Marvilli preguntó a Brunetti si quería algo, pero éste rehusó. El capitán dijo que volvía enseguida y se fue. Brunetti, arrepentido de su negativa, estuvo tentado de gritarle: Caffè doppio, con due zuccheri, per piacere, pero algo le impidió romper el silencio. Vio a Marvilli cruzar las puertas oscilantes del extremo del pasillo y se acercó a una hilera de sillas de plástico color naranja. Se sentó y se quedó esperando a que alguien saliera de la habitación.

CAPÍTULO 4

Mientras esperaba, Brunetti trató de atar cabos. Si a las tres de la mañana se había llamado al ayudante de Neurología, era señal de que al tal dottor Pedrolli se le había causado una lesión grave, por mucho que Marvilli tratara de restarle importancia. Brunetti no concebía semejante exceso de violencia, aunque quizá un capitán ajeno a la unidad de aquellos hombres no habría podido controlar la operación con tanta eficacia como alguien que conociera bien a sus subordinados. No era de extrañar que Marvilli pareciera preocupado.

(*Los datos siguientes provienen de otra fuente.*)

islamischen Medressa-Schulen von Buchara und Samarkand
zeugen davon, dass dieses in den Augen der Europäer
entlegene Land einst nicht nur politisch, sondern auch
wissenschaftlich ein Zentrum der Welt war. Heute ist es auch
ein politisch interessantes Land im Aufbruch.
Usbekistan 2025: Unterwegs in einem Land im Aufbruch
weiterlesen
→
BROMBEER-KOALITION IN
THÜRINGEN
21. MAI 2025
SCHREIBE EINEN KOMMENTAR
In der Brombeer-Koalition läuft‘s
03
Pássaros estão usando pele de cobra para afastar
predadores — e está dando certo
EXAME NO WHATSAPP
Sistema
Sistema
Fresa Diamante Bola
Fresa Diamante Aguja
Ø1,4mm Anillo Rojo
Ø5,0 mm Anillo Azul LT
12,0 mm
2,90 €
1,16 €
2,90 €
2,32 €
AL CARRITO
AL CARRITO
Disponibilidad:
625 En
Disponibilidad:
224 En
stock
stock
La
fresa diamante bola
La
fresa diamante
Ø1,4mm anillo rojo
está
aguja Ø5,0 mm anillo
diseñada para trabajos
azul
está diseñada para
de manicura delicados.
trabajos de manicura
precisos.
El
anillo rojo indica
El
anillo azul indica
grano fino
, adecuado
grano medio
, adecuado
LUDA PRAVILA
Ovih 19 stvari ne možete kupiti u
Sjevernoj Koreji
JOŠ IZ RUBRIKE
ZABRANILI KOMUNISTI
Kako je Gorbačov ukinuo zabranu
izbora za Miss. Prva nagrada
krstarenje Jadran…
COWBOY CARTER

¿Acaso el dottor Pedrolli, además de haber adoptado ilegalmente, estuviera involucrado en semejante tráfico de forma activa? En su calidad de pediatra, trataba a muchos niños y, a través de ellos, a los padres, quizá a padres que desearan más hijos o padres que pudieran ser persuadidos de renunciar a un hijo no deseado.

También tenía acceso a orfanatos: esos niños precisan tanta atención médica como los que viven con sus padres, o más. Brunetti sabía que Vianello se había criado con huérfanos: su madre se había hecho cargo de los hijos de una amiga, para impedir que fueran a un orfanato, por el atávico horror que estas instituciones inspiraban a la generación de sus padres. Sin duda, ahora las cosas eran distintas, con la intervención de los servicios sociales y los psicólogos infantiles. Pero Brunetti tuvo que reconocer que no sabía cuántos orfanatos existían en el país, ni dónde estaban.